Aufgaben:
A. Liste alle Institutionen und Organisationen auf, die im Text zum In-/Out-System im Nahverkehr genannt werden.
B. Führe den Text zum In-/Out-System im Nahverkehr im Anschluss an seinen letzten Satz weiter.

Text zur Analyse:
=-=-=-=-=

Bayern plant schrittweise Einführung eines In-/Out-Systems im Nahverkehr
Im bayerischen öffentlichen Nahverkehr soll ab dem kommenden Jahr nach und nach ein sogenanntes In-/Out-Ticketsystem eingeführt werden. Das geht aus einer Antwort des Verkehrsministeriums auf eine Anfrage der Grünen im Landtag hervor. Fahrgäste sollen sich demnach vor Beginn ihrer Fahrt einchecken, erhalten damit ihre Fahrberechtigung und checken sich am Ziel wieder aus. Tarifkenntnisse seien dafür nicht nötig, da der Fahrpreis erst im Anschluss automatisch berechnet werde.
Hinter dem System steckt eine technische Lösung per Smartphone: Nutzer geben beim Einstieg in Bus oder Bahn an, wann die Fahrt beginnt, und markieren auch ihr Ende. Auf dieser Grundlage ermittelt das System dann den passenden Preis. Nach Angaben des Ministeriums sollen so künftig auch Fahrten durch ganz Bayern möglich werden, selbst über die Grenzen einzelner Verkehrsverbünde hinweg. In einigen Regionen, etwa in München, gibt es ein solches Verfahren bereits. Dort ist es unter dem Begriff „Swiping“ bekannt, weil Fahrgäste zum Start und Ende der Fahrt über das Display wischen.

=-=-=-=-=

Übungsdaten:

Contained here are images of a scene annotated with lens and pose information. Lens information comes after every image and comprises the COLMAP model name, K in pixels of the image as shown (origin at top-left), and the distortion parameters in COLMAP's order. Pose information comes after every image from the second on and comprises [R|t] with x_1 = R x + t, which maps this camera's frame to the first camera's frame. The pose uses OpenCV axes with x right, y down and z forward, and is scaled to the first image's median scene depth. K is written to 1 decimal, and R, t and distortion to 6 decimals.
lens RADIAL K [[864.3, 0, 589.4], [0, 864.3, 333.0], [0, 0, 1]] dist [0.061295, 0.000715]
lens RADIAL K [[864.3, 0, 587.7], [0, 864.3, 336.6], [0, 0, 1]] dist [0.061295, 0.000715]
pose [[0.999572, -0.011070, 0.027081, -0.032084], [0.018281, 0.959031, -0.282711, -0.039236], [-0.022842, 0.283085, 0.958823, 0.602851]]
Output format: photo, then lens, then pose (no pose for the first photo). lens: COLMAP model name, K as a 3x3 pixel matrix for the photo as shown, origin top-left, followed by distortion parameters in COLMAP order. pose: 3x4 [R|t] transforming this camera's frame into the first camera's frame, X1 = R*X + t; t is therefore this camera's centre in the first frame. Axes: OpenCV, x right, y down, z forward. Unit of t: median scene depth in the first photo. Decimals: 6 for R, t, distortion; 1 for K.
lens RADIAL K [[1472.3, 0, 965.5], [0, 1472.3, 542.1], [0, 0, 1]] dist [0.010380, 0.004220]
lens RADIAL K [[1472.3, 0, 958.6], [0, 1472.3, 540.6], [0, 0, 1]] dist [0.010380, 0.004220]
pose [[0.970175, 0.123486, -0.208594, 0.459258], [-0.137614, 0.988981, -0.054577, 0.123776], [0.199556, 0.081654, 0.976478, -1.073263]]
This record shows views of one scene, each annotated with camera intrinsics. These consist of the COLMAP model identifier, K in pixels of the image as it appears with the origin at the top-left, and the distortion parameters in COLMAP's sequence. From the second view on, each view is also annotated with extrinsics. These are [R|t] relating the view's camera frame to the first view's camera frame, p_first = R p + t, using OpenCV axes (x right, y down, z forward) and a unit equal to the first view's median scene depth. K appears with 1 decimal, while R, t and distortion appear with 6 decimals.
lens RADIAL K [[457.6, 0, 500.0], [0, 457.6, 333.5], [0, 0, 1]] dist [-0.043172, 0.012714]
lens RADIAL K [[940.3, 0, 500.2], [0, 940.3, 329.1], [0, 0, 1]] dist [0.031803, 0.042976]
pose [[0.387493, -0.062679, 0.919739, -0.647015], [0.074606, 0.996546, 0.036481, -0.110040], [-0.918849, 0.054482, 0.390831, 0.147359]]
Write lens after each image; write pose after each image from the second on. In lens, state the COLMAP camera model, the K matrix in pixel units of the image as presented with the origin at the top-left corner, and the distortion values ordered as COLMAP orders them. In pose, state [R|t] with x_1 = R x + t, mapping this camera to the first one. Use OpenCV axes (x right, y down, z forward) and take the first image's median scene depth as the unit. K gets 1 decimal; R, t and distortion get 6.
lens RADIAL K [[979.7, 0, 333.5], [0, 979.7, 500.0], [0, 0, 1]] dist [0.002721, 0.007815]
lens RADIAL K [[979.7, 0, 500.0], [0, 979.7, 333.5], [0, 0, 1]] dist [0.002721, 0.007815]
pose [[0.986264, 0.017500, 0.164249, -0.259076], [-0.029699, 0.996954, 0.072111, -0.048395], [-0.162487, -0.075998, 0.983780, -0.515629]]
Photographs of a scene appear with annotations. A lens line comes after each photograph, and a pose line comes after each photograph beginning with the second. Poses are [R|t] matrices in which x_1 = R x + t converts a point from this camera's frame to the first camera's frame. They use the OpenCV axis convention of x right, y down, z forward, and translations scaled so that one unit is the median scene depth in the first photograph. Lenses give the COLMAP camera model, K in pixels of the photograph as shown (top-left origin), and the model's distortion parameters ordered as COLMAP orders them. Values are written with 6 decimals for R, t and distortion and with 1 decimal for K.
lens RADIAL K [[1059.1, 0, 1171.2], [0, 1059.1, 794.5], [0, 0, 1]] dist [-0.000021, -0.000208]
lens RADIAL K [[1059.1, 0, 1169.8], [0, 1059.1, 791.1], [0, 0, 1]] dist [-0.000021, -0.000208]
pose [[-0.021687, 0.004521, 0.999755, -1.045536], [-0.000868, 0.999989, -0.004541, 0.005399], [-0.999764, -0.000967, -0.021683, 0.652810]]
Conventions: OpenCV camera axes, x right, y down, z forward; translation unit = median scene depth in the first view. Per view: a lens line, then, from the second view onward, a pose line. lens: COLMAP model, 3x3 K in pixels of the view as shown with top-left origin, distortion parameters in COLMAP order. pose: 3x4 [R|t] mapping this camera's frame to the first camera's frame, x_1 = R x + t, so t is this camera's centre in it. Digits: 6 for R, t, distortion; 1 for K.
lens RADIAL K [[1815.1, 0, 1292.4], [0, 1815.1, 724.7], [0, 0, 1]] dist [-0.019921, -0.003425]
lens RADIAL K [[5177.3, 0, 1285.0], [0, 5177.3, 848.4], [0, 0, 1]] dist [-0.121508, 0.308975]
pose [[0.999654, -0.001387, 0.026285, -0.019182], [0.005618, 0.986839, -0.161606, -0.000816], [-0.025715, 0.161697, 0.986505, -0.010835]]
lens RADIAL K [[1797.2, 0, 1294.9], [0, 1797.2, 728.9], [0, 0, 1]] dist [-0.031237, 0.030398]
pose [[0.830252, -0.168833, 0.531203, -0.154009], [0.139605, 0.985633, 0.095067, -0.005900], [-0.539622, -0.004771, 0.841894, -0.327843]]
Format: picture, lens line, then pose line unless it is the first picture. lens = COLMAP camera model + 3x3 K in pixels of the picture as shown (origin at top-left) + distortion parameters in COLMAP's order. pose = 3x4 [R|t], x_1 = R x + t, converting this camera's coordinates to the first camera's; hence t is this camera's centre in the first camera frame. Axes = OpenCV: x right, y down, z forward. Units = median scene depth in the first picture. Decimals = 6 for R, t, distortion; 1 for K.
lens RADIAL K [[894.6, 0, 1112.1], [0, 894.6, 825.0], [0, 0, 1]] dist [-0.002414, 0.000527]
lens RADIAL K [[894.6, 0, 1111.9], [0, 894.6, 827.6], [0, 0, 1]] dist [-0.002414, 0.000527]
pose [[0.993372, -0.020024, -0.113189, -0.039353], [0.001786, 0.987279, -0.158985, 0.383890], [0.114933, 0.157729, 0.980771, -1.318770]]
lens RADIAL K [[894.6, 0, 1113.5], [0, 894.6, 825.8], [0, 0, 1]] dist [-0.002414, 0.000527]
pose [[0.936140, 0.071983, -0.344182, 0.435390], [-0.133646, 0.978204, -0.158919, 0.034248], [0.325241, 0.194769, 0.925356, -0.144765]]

=-=-=-=-=

Erwartete Ausgaben:
A.
- Verkehrsministerium
- die Grünen
- Landtag
- Verkehrsverbünde

B.
Einheitliches Ticketsystem für ganz Bayern wird nicht weiterverfolgt
Von der Idee eines landesweit einheitlichen Ticket- und Tarifsystems rückt die Staatsregierung laut Ministerium inzwischen ab. Zur Begründung heißt es, nach der Ankündigung des Deutschlandtickets sei die Strategie für den Landestarif angepasst worden. Die Einführung des Deutschlandtickets gelte nun als zentrale Aufgabe in diesem Bereich.
Grüne fordern attraktivere Angebote für Gelegenheitsfahrer
Die Grünen im Landtag kritisieren diesen Kurs. Der mobilitätspolitische Sprecher der Fraktion, Markus Büchler, bedauerte, dass die Staatsregierung das Bayern-Ticket nicht weiterentwickeln wolle. Es genüge nicht, sich auf das Deutschlandticket zu verlassen. Vor allem für Menschen, die Bus und Bahn nur ab und zu nutzten, müssten endlich ansprechende Angebote geschaffen werden.
Aus Sicht Büchlers braucht es zudem ein möglichst einfaches System beim Ticketkauf und bei den Tarifen. Wer mehr Menschen für den Nahverkehr gewinnen wolle, müsse außerdem sicherstellen, dass alle Regionen Bayerns in einen leistungsfähigen Verkehrsverbund eingebunden sind. Gerade in Schwaben und Niederbayern gebe es hier noch Defizite. Ohne Verkehrsverbund sei ein moderner öffentlicher Nahverkehr kaum sinnvoll umzusetzen.